Urla’nın manevi kimliği

Zeytin ağaçları, bereketli toprakları ve temiz havası ile Urla bir cazibe merkezidir. Urla’da bir Kent Konseyi var. Başkanı donanımlı ve becerikli bir hanımefendi: Prof. Dr. Canan Balkır. Belediye Başkanı Sibel Uyar’la ahenkli bir çalışma içinde kültürel etkinliklere imza atıyor.
Bu cümleden olarak, Canan Balkır’ın moderatörlüğünde bu akşam saat 20.00’de bir panel var: “Tasavvuf ve İnsan”. Yer: Urla Atatürk Kültür Merkezi. Konuşmacılar: Bekir Zakir Çoban, Mehmet Demirci ve Himmet Konur.
Bekir Bey “Dinler ve Mistisizm” hakkında konuşacak. Mistisizm, ‘akıldan çok sezgiye önem veren, Tanrı’ya gönül yoluyla ulaşılabileceğini benimseyen inanç ve düşünce’ diye açıklanır.
Himmet Konur’un konu başlığı: Urla’da bir tasavvuf yolcusu: Neyzen Tevfik. Neyzen Tevfik Bodrum doğumlu olup, babasının görevi dolayısıyla Urla’ya taşındı. Ney üflemeye burada başladı, 15 yaşından itibaren 4 yıl İzmir Mevlevihanesi’nde bulundu. Neyzenlik, şiir ve edebiyat alanlarında kendini geliştirdi.
***
Benim konu başlığım “Tasavvuf ve İnsan.” İnsan denen üstün varlık bedenle ruh, madde ile mana karışımından ibaret bir bütündür. İnsanı diğer canlılardan ayıran ve üstün kılan tarafı, başta ruhu ve manevi varlığıdır. İşte insandaki ruh, kalb, gönül veya kısaca “mana” dediğimiz bu cevherin diri tutulması için yapılan çalışmanın adına “Tasavvuf” diyoruz.
Tasavvuf, dini daha içten ve derinden yaşama gayretidir. Tasavvuf, dinin şekliyle birlikte özünü, ruhunu yakalamaya çalışmaktır. Bu özü içten yaşamak ve davranışlarına yansıtmaktır.
Orta Asya Türkleri’nin, Müslümanlığı en ücra bölgelere kadar severek benimsemesinde mutasavvıfların rolü büyüktür. Anadolu’ya çeşitli vesilelerle göç eden topluluklar arasında sayısız derviş vardı. Misyoner ruhlu bu Türk dervişleri, ordularla birlikte ve hatta ordulardan evvel fütuhata çıkıp, karşı tarafı manen fethettiler.

### [Yazılı görev 1]
İncelenecek metne göre "Tasavvuf ve İnsan" paneli nerede yapılacaktır?
### [Yazılı görev 2]
Listede "owner" sözcüğünü içeren satırların hepsini belirleyip kopyalayın. Büyük ve küçük harf ayrımı dikkate alınmalıdır.

### [Verilen bilgiler]
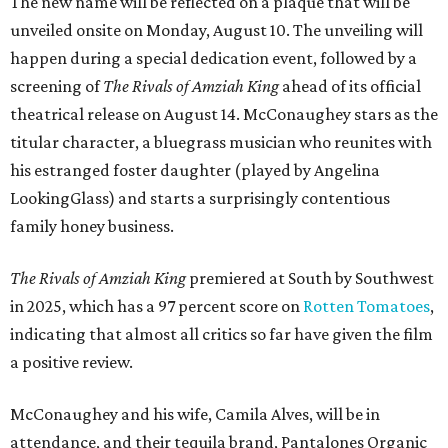
The new name will be reflected on a plaque that will be
unveiled onsite on Monday, August 10. The unveiling will
happen during a special dedication event, followed by a
screening of
The Rivals of Amziah King
ahead of its official
theatrical release on August 14. McConaughey stars as the
titular character, a bluegrass musician who reunites with
his estranged foster daughter (played by Angelina
LookingGlass) and starts a surprisingly contentious
family honey business.
The Rivals of Amziah King
premiered at South by Southwest
in 2025, which has a 97 percent score on
Rotten Tomatoes
,
indicating that almost all critics so far have given the film
a positive review.
McConaughey and his wife, Camila Alves, will be in
attendance, and their tequila brand, Pantalones Organic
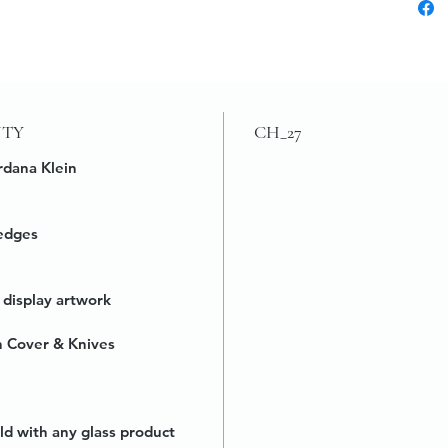
UTY
CH_27
rdana Klein
edges
 display artwork
h Cover & Knives
ld with any glass product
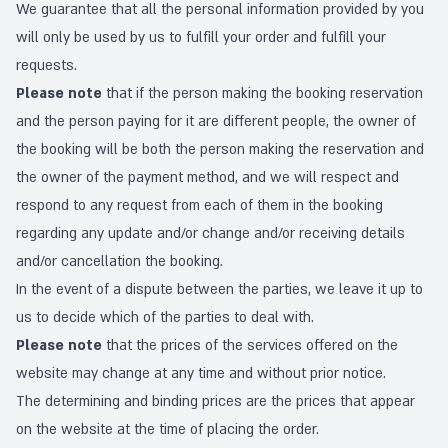
We guarantee that all the personal information provided by you
will only be used by us to fulfill your order and fulfill your
requests.
Please note
that if the person making the booking reservation
and the person paying for it are different people, the owner of
the booking will be both the person making the reservation and
the owner of the payment method, and we will respect and
respond to any request from each of them in the booking
regarding any update and/or change and/or receiving details
and/or cancellation the booking.
In the event of a dispute between the parties, we leave it up to
us to decide which of the parties to deal with.
Please note
that the prices of the services offered on the
website may change at any time and without prior notice.
The determining and binding prices are the prices that appear
on the website at the time of placing the order.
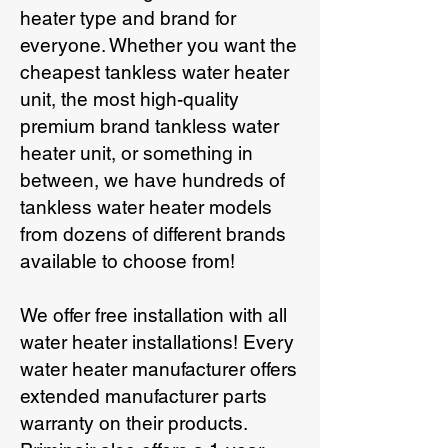
heater type and brand for
everyone. Whether you want the
cheapest tankless water heater
unit, the most high-quality
premium brand tankless water
heater unit, or something in
between, we have hundreds of
tankless water heater models
from dozens of different brands
available to choose from!
We offer free installation with all
water heater installations! Every
water heater manufacturer offers
extended manufacturer parts
warranty on their products.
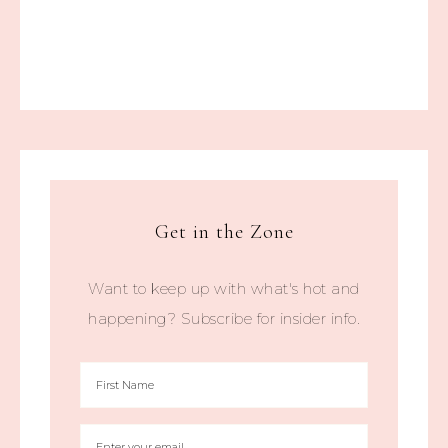
Get in the Zone
Want to keep up with what's hot and
happening? Subscribe for insider info.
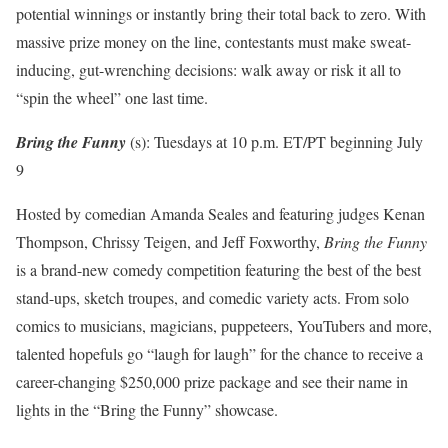
potential winnings or instantly bring their total back to zero. With
massive prize money on the line, contestants must make sweat-
inducing, gut-wrenching decisions: walk away or risk it all to
“spin the wheel” one last time.
Bring the Funny
(s): Tuesdays at 10 p.m. ET/PT beginning July
9
Hosted by comedian Amanda Seales and featuring judges Kenan
Thompson, Chrissy Teigen, and Jeff Foxworthy,
Bring the Funny
is a brand-new comedy competition featuring the best of the best
stand-ups, sketch troupes, and comedic variety acts. From solo
comics to musicians, magicians, puppeteers, YouTubers and more,
talented hopefuls go “laugh for laugh” for the chance to receive a
career-changing $250,000 prize package and see their name in
lights in the “Bring the Funny” showcase.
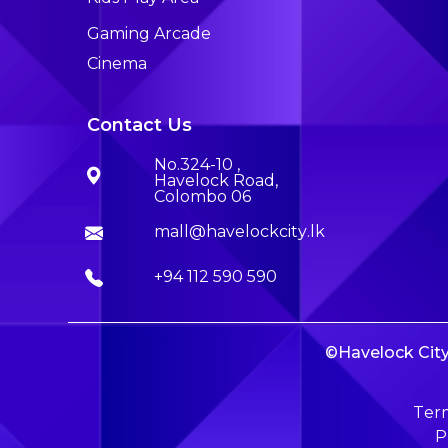
Gaming Arcade
Cinema
Contact Us
No.324-10 ,
Havelock Road,
Colombo 06
mall@havelockcity.lk
+94 112 590 590
©Havelock City 
Term
P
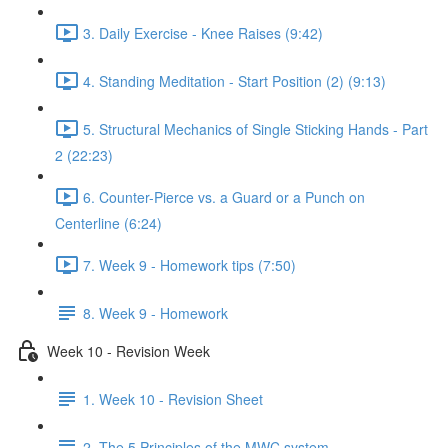
3. Daily Exercise - Knee Raises (9:42)
4. Standing Meditation - Start Position (2) (9:13)
5. Structural Mechanics of Single Sticking Hands - Part
2 (22:23)
6. Counter-Pierce vs. a Guard or a Punch on
Centerline (6:24)
7. Week 9 - Homework tips (7:50)
8. Week 9 - Homework
Week 10 - Revision Week
1. Week 10 - Revision Sheet
2. The 5 Principles of the MWC system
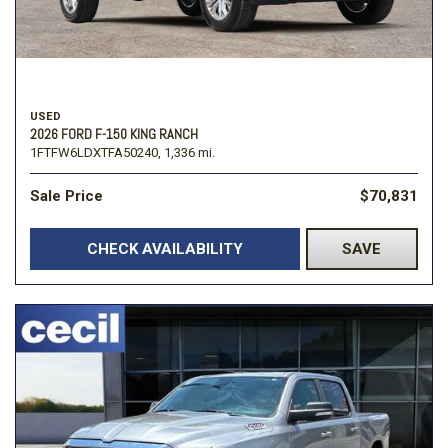
USED
2026 FORD F-150 KING RANCH
1FTFW6LDXTFA50240,
1,336 mi.
Sale Price
$70,831
CHECK AVAILABILITY
SAVE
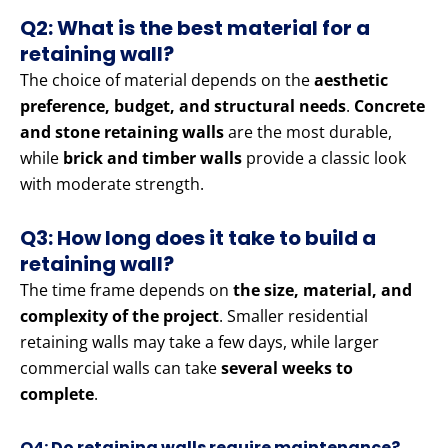
Q2: What is the best material for a
retaining wall?
The choice of material depends on the
aesthetic
preference, budget, and structural needs
.
Concrete
and stone retaining walls
are the most durable,
while
brick and timber walls
provide a classic look
with moderate strength.
Q3: How long does it take to build a
retaining wall?
The time frame depends on
the size, material, and
complexity of the project
. Smaller residential
retaining walls may take a few days, while larger
commercial walls can take
several weeks to
complete
.
Q4: Do retaining walls require maintenance?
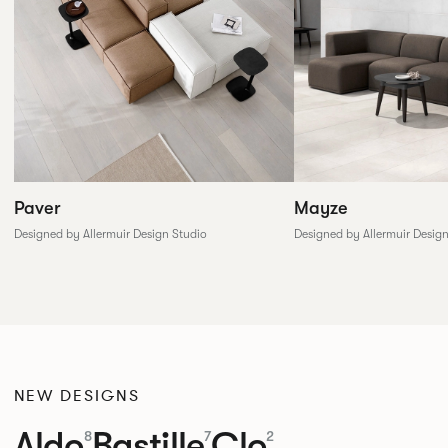
Paver
Mayze
Designed by Allermuir Design Studio
Designed by Allermuir Desig
NEW DESIGNS
Aldo
Bastille
Clo
8
7
2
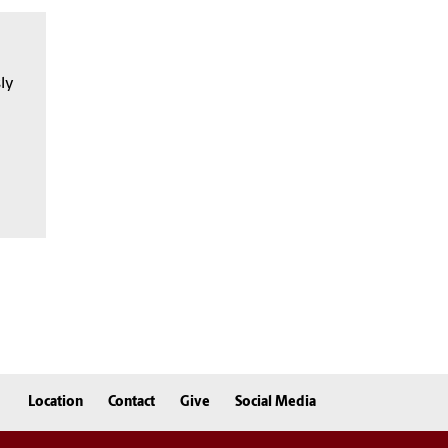
sly
Location
Contact
Give
Social Media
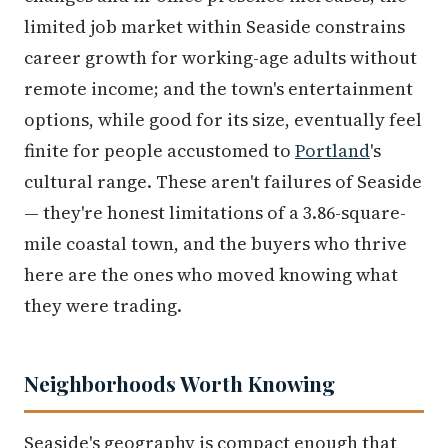
limited job market within Seaside constrains
career growth for working-age adults without
remote income; and the town's entertainment
options, while good for its size, eventually feel
finite for people accustomed to
Portland
's
cultural range. These aren't failures of Seaside
— they're honest limitations of a 3.86-square-
mile coastal town, and the buyers who thrive
here are the ones who moved knowing what
they were trading.
Neighborhoods Worth Knowing
Seaside's geography is compact enough that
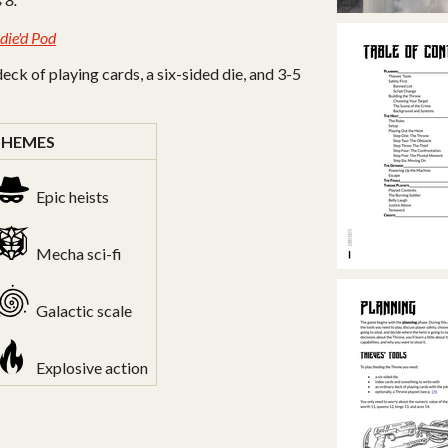
ndie'd Pod
deck of playing cards, a six-sided die, and 3-5
THEMES
Epic heists
Mecha sci-fi
Galactic scale
Explosive action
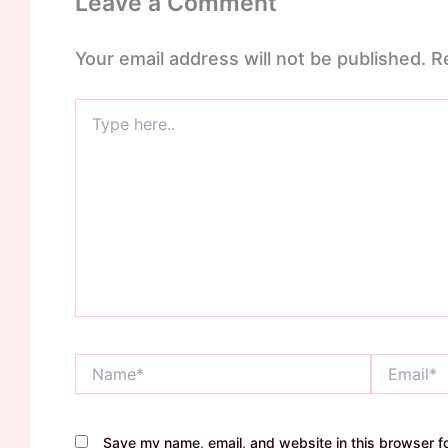
Leave a Comment
Your email address will not be published.
R
Type
here..
Name*
Email*
Save my name, email, and website in this browser fo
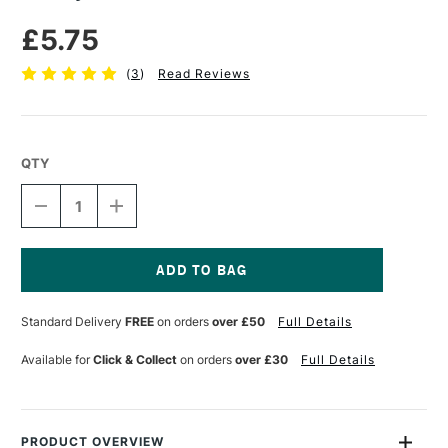
£5.75
(
3
)
Read Reviews
QTY
DECREASE
INCREASE
QUANTITY
QUANTITY
OF
OF
LOXLEY
LOXLEY
PVA
PVA
GLUE
GLUE
Current
450ML
450ML
Stock:
Standard Delivery
FREE
on orders
over £50
Full Details
Available for
Click & Collect
on orders
over £30
Full Details
PRODUCT OVERVIEW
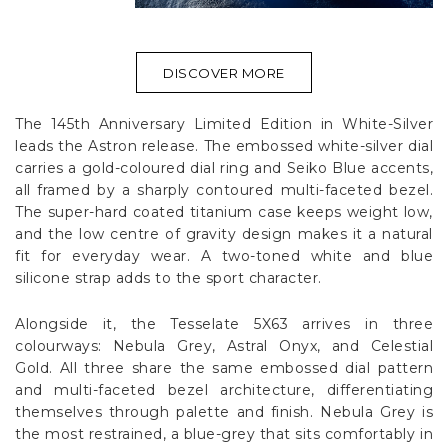
DISCOVER MORE
The 145th Anniversary Limited Edition in White-Silver
leads the Astron release. The embossed white-silver dial
carries a gold-coloured dial ring and Seiko Blue accents,
all framed by a sharply contoured multi-faceted bezel.
The super-hard coated titanium case keeps weight low,
and the low centre of gravity design makes it a natural
fit for everyday wear. A two-toned white and blue
silicone strap adds to the sport character.
Alongside it, the Tesselate 5X63 arrives in three
colourways: Nebula Grey, Astral Onyx, and Celestial
Gold. All three share the same embossed dial pattern
and multi-faceted bezel architecture, differentiating
themselves through palette and finish. Nebula Grey is
the most restrained, a blue-grey that sits comfortably in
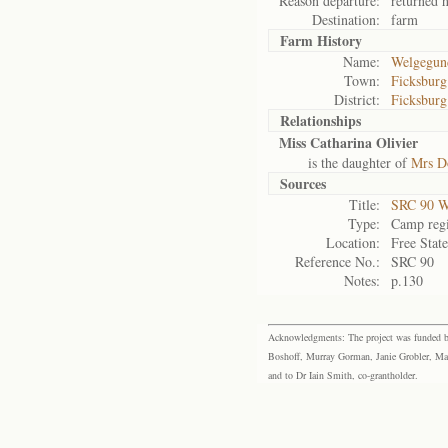
Reason departure:
returned 
Destination:
farm
Farm History
Name:
Welgegun
Town:
Ficksburg
District:
Ficksburg
Relationships
Miss Catharina Olivier
is the daughter of
Mrs Do
Sources
Title:
SRC 90 W
Type:
Camp regi
Location:
Free Stat
Reference No.:
SRC 90
Notes:
p.130
Acknowledgments: The project was funded by 
Boshoff, Murray Gorman, Janie Grobler, Mar
and to Dr Iain Smith, co-grantholder.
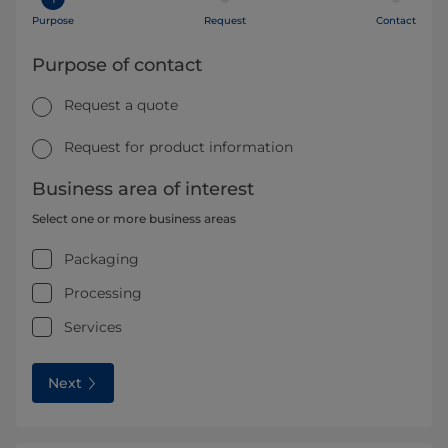
Purpose
Request
Contact
Purpose of contact
Request a quote
Request for product information
Business area of interest
Select one or more business areas
Packaging
Processing
Services
Next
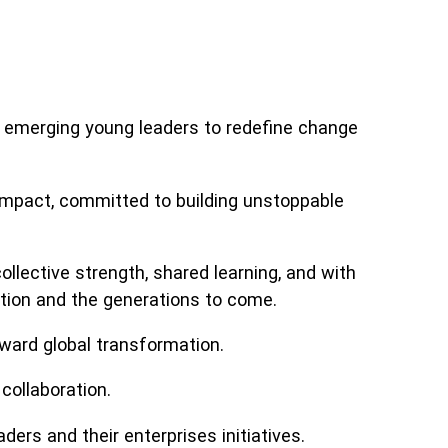
emerging young leaders to redefine change
g impact, committed to building unstoppable
llective strength, shared learning, and with
ation and the generations to come.
ward global transformation.
collaboration.
ers and their enterprises initiatives.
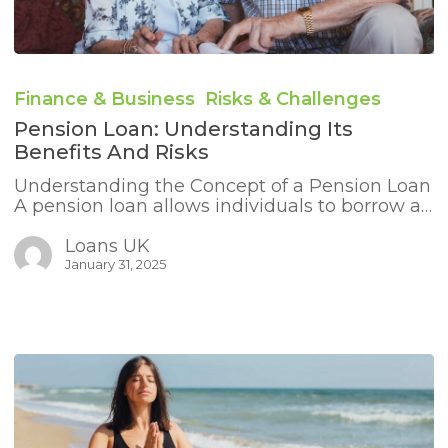
Pension
Loan:
Finance & Business
Risks & Challenges
Understanding
Its
Pension Loan: Understanding Its
Benefits
Benefits And Risks
and
Risks
Understanding the Concept of a Pension Loan
A pension loan allows individuals to borrow a…
Loans UK
January 31, 2025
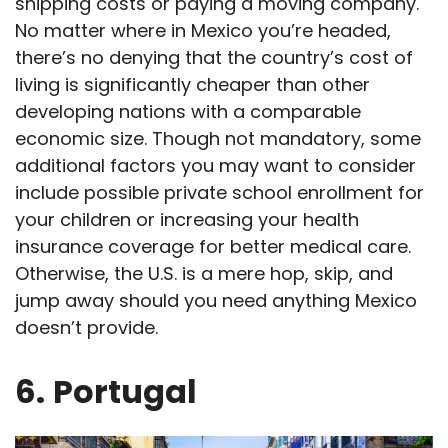
shipping costs or paying a moving company.
No matter where in Mexico you’re headed,
there’s no denying that the country’s cost of
living is significantly cheaper than other
developing nations with a comparable
economic size. Though not mandatory, some
additional factors you may want to consider
include possible private school enrollment for
your children or increasing your health
insurance coverage for better medical care.
Otherwise, the U.S. is a mere hop, skip, and
jump away should you need anything Mexico
doesn’t provide.
6.
Portugal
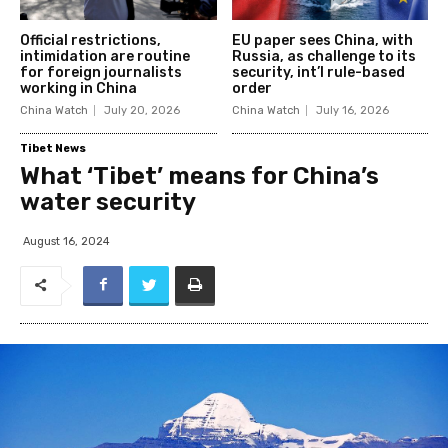
Official restrictions,
EU paper sees China, with
intimidation are routine
Russia, as challenge to its
for foreign journalists
security, int’l rule-based
working in China
order
China Watch
July 20, 2026
China Watch
July 16, 2026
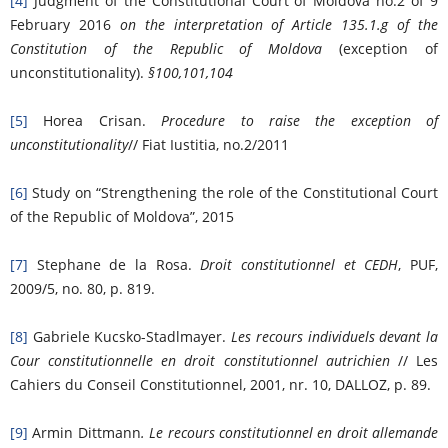
[4]
Judgment of the Constitutional Court of Moldova no.2 of 9
February 2016
on the interpretation of
Article 135.1.g of the
Constitution of the Republic of Moldova
(exception of
unconstitutionality).
§100,101,104
[5]
Horea Crisan.
Procedure to raise the exception of
unconstitutionality
// Fiat Iustitia, no.2/2011
[6]
Study on “Strengthening the role of the Constitutional Court
of the Republic of Moldova”, 2015
[7]
Stephane de la Rosa.
Droit constitutionnel et CEDH
, PUF,
2009/5, no. 80, p. 819.
[8]
Gabriele Kucsko-Stadlmayer.
Les recours individuels devant la
Cour constitutionnelle en droit constitutionnel autrichien
// Les
Cahiers du Conseil Constitutionnel, 2001, nr. 10, DALLOZ, p. 89.
[9]
Armin Dittmann
. Le recours constitutionnel en droit allemande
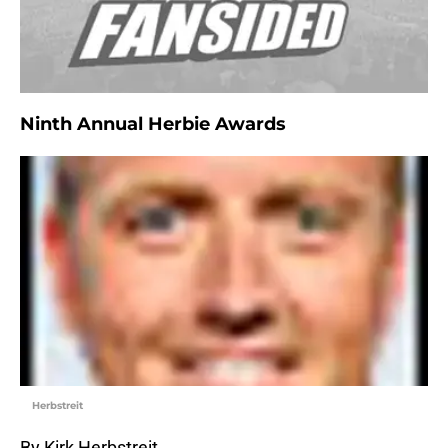
Ninth Annual Herbie Awards
Herbstreit
By Kirk Herbstreit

### [Görev çıktısı 1]
Urla Atatürk Kültür Merkezi'nde.

### [Görev çıktısı 2]
and the person paying for it are different people, the owner of
the owner of the payment method, and we will respect and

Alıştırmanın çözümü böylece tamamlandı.